DBpedia Spotlight is a tool for automatically annotating mentions of DBpedia resources in text, providing a solution for linking unstructured information sources to the Linked Open Data cloud through DBpedia. The annotation process is based on four steps: spotting, candidate selection, disambiguation, and filtering (a brief description could be found in the DBpedia Spotlight webpage).
DBpedia analyzes and extracts triples of 140 languages from Wikipedia (of 314 languages from active Wikipedias). At this moment, the DBpedia Spotlight annotation service is available for 17 languages. Ideally, the DBpedia Spotlight annotation service should provide support for the same number of languages analyzed by DBpedia.
The model-quickstarter tool generates the language models used by the DBpedia Spotlight annotation service. The language model generation process considers a step based on a stemming algorithm to produce the language model for a specific language and a tokenization method as an alternative for generating a language model with no available stemming algorithm. However, the models generated with the tokenization method produce errors during the spotting step of the DBpedia Spotlight annotation process. Additionally, it has not been extensively used to produce several language models.
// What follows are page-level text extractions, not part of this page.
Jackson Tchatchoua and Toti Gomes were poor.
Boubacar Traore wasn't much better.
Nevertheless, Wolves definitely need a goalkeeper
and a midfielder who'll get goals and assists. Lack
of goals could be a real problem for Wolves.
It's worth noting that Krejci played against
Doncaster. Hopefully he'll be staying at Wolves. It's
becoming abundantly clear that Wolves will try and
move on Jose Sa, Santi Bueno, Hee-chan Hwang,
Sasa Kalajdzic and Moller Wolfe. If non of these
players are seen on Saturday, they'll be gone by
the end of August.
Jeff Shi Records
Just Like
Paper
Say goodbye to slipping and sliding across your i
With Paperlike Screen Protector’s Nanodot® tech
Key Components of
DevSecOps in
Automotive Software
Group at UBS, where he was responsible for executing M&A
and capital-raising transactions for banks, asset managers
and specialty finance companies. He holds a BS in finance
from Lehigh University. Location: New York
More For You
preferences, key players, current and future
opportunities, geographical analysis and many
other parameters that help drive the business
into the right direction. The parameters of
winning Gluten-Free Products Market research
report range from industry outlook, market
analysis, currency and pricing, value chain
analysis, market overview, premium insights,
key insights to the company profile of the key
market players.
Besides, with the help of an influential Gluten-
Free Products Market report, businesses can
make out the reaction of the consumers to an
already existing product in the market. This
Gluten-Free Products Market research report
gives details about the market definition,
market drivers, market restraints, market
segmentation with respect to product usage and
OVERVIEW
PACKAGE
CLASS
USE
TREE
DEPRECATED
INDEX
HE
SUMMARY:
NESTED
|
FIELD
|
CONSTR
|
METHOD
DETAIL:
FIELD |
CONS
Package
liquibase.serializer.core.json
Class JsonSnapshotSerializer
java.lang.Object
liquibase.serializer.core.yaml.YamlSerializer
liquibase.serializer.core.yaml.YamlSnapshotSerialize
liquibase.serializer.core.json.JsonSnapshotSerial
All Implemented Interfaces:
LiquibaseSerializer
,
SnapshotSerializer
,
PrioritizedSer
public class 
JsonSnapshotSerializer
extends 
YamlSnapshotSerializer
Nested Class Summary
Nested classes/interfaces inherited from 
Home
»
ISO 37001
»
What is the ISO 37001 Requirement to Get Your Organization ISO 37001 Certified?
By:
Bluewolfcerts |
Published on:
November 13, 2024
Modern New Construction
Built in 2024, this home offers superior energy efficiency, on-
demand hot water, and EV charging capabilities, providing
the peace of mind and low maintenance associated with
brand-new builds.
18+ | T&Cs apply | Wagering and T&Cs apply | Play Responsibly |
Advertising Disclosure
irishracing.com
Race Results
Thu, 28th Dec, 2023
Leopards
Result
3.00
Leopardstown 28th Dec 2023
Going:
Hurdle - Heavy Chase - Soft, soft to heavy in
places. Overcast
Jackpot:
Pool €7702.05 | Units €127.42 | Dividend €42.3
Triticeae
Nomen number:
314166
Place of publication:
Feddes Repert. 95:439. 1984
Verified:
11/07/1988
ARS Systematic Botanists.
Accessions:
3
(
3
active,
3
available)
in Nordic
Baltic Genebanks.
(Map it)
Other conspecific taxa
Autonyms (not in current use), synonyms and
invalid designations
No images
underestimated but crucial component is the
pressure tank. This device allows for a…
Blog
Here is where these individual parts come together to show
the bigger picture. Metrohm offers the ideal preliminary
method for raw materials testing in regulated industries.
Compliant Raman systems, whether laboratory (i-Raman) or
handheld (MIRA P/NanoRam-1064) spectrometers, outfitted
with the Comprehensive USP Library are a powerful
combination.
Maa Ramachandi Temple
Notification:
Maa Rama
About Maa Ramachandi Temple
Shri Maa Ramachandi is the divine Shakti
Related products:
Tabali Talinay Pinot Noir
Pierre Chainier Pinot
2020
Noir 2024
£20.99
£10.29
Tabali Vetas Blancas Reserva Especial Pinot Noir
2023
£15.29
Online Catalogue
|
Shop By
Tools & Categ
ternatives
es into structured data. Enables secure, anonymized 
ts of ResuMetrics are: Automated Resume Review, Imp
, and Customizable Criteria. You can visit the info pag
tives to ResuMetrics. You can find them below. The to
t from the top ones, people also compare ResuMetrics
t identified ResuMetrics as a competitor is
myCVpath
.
This project will extend the number of language models available for DBpedia Spotlight by means of updating the implemented tokenization method with a multilingual tokenization technique to generate language models with no available stemming algorithm. Additionally, develop an evaluation process to determine the accuracy of the results obtained by the multilingual tokenization method.
This project is divided in the following goals:
- Integrate stemming algorithms to provide support for additional languages.
- Implement a multilingual tokenization method to generate language models with no available stimming algorithm.
- Evaluate the multilingual tokenization method.
- Increment the number of available language models for DBpedia Spotlight to annotate text.
- Attract users interested in tasks such as Named Entity Recognition (NER) and/or Named Entity Linking (NEL) to improve the language models generated through the model-quickstarter tool.
- Provide a new set of resources such as language models and their corresponding Wikipedia statistics to annotate text in any of the languages analyzed by DBpedia for tasks such as language modelling.
- Generate a language model with the model-quickstarter tool (see table from README)
- Analyze the data produced by the model generation process.
- Be familiar with the process followed by DBpedia Spotlight for annotating named entities (NEs), specially during the spotting process.
- Analyze the steps followed by the model-quickstarter (involving DBpedia Spotlight) to produce a language model.
tokenization, stemming, NER, NEL, language modeling